AHLAN WA SAHLAN

Puisi adalah jiwa. Luapan perasaan. Dalam puisi ada cinta, nostalgia, ideologi, dan rasa syukur.


Tulislah apa yang ada di pikiranmu. Luapkan dalam coretan-coretan indahmu. Dan sepuluh tahun lagi mungkin kau akan tertawa atau bahkan mungkin coretan itu akan menjadi sebuah memori yang mahal. menjadi sebuah cerita tersendiri yang bisa dikenang. Yups, selagi kita masih bisa menulis, kenapa kita tidak meluapkannya dalam coretan-coretan? Meskipun coretan itu hanya bisa kita nikmati sendiri (hehe... menghibur diri ni?)

Pernah frustasi gara-gara karyamu gak pernah diterima? Nasiiib... nasiiib. Kalo iya, berarti kamu senasib dong ma aku. Asiiik ada temen senasib nih!

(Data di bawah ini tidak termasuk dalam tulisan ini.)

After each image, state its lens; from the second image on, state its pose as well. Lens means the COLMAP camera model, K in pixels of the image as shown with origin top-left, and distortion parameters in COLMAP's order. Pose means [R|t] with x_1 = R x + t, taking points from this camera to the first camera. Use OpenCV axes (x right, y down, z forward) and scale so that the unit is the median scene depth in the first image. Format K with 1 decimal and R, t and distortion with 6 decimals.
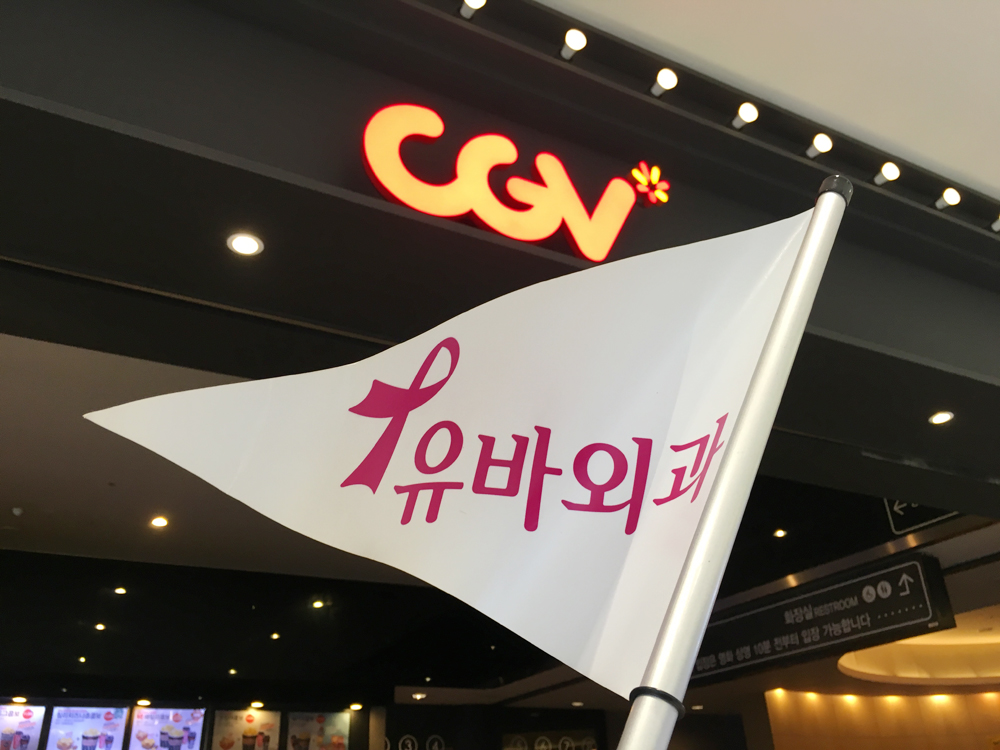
lens RADIAL K [[864.0, 0, 500.7], [0, 864.0, 376.6], [0, 0, 1]] dist [0.013657, -0.010019]
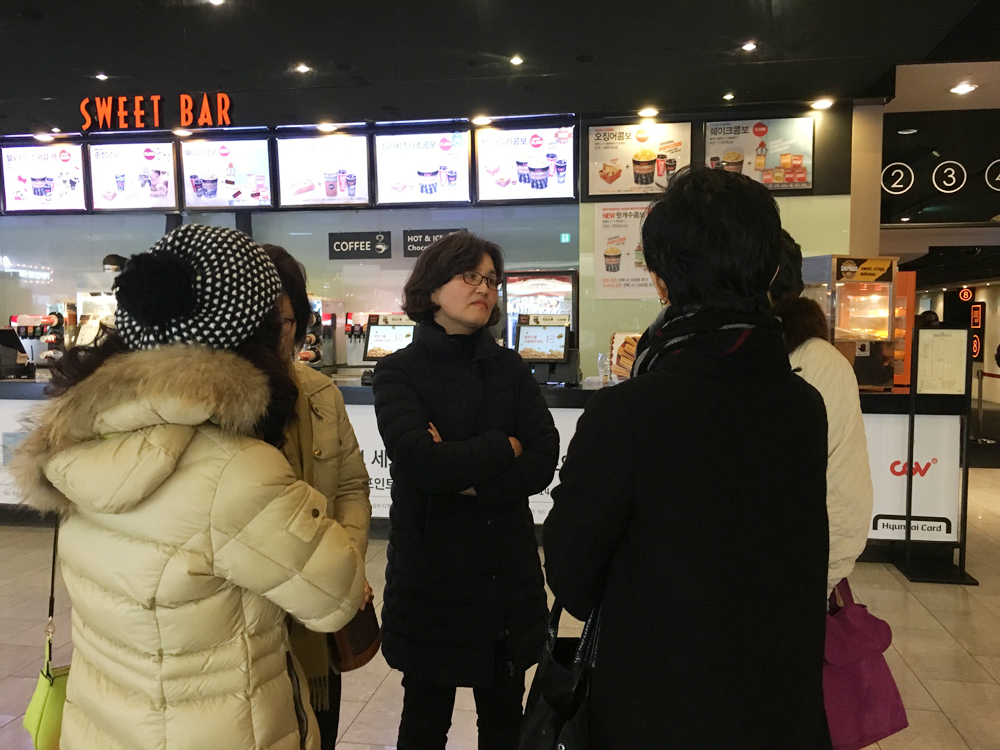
lens RADIAL K [[864.0, 0, 500.4], [0, 864.0, 377.9], [0, 0, 1]] dist [0.013657, -0.010019]
pose [[0.802336, 0.075561, -0.592071, 0.017471], [0.260220, 0.848437, 0.460913, 0.229175], [0.537161, -0.523876, 0.661069, 0.436692]]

Ceritanya aku lagi frustasi nih lianna (kan biasanya pake coz, sekarang ganti lianna ja biar lebih..... apa ya? lebih bernuansa kearaban gitu deh! Biar ga English mulu!) puisiku ga diterima di majalah yang pernah kukirim, akhirnya bikin blog sendiri ja deeeh. Yaah, nikmati sendirilah.

Sabtu, 05 Mei 2012

Bersyukur Luk...!



6 Agustus 2011
                Hari ini aku mendapat pelajaran yang sangat berharga. Pelajaran agar aku bersyukur. Agar aku tidak kufur nikmat.
            Yups, kala aku merasa sendiri menjalani hidup ini. Tak ada saudara maupun keluarga dekat yang menjengukku, seperti teman-temanku yang dikunjungi keluarganya, saudara-saudaranya, bulek pakliknya. Ah, ingin rasanya aku seperti itu. Dijenguk, dirangkul, dido’akan, hangat. Penuh dengan nuansa kekeluargaan. Saling menyayangi dan memperhatikan. “Kapan ya kakakku menjengukku?”, harapku sekilas. “Ah, aku tidak boleh egois. Semua punya kesibukan masing-masing.”, tepisku agar aku tetap berpositif thinking.
            Dan petang ini anak itu datang. Penuh dengan kesopanan. Kesopanan yang wajar. Tulus. Bukan pura-pura. Juga bukan untuk berPDKT ataupun caper.
            Zainab namanya. Oh, ternyata dia tidak sendiri. Ada orang lain di belakangnya. Zaitu. Awalnya kupikir mereka kembar. Eh, ternyata bukan. Tapi emang mirip banget.
            Zaenab dan zaitun. Ah, aku salut dengan mereka. Salut dengan prinsip yang mereka pegang. Kemandirian, kejujuran dan kesungguhan yang luar biasa. Kejujuran dan kesungguhan dalam belajar yang membuatku salut. Penuh dengan semangat dan pantang menyerah. Yups, mereka benar-benar hebat. Mereka jauh lenih kuat dariku.
            Ya, ketika aku berandai-andai dan merenungi diriku yang sendirian, Allah mengirimku sebuah cermin. Cermin yang bernama Zainab dan Zaitun. Agar aku berkaca pada mereka berdua. Seakan Allah berkata kepadaku, “Itu Lho Luk! Lihat! Renungkan! Zainab dan Zaitun yang tak pernah pulang selama empat tahun dan hanya dijenguk sekali! Bersyukur Luk! Bersyukur!”
            Dan akupun asik berbincang dengan mereka. Mendengar cerita dan kisah hidup mereka berdua. Cerita tentang bapak ibu mereka. Mereka daftar ke pondok diantar Bapaknya, dan hanya ditunggui satu jam, setelah itu langsung ditinggal. Kok hampir mirip ya denganku. Daftar langsung ditinggal. Segala perlengkapan urus sendiri. Cari teman. Urus sama temannya. Mungkin biar mandiri.
            Terimakasih ya Rabb atas pelajaran hidup yang sangat berharga yang kau berikan pada hamba petang ini.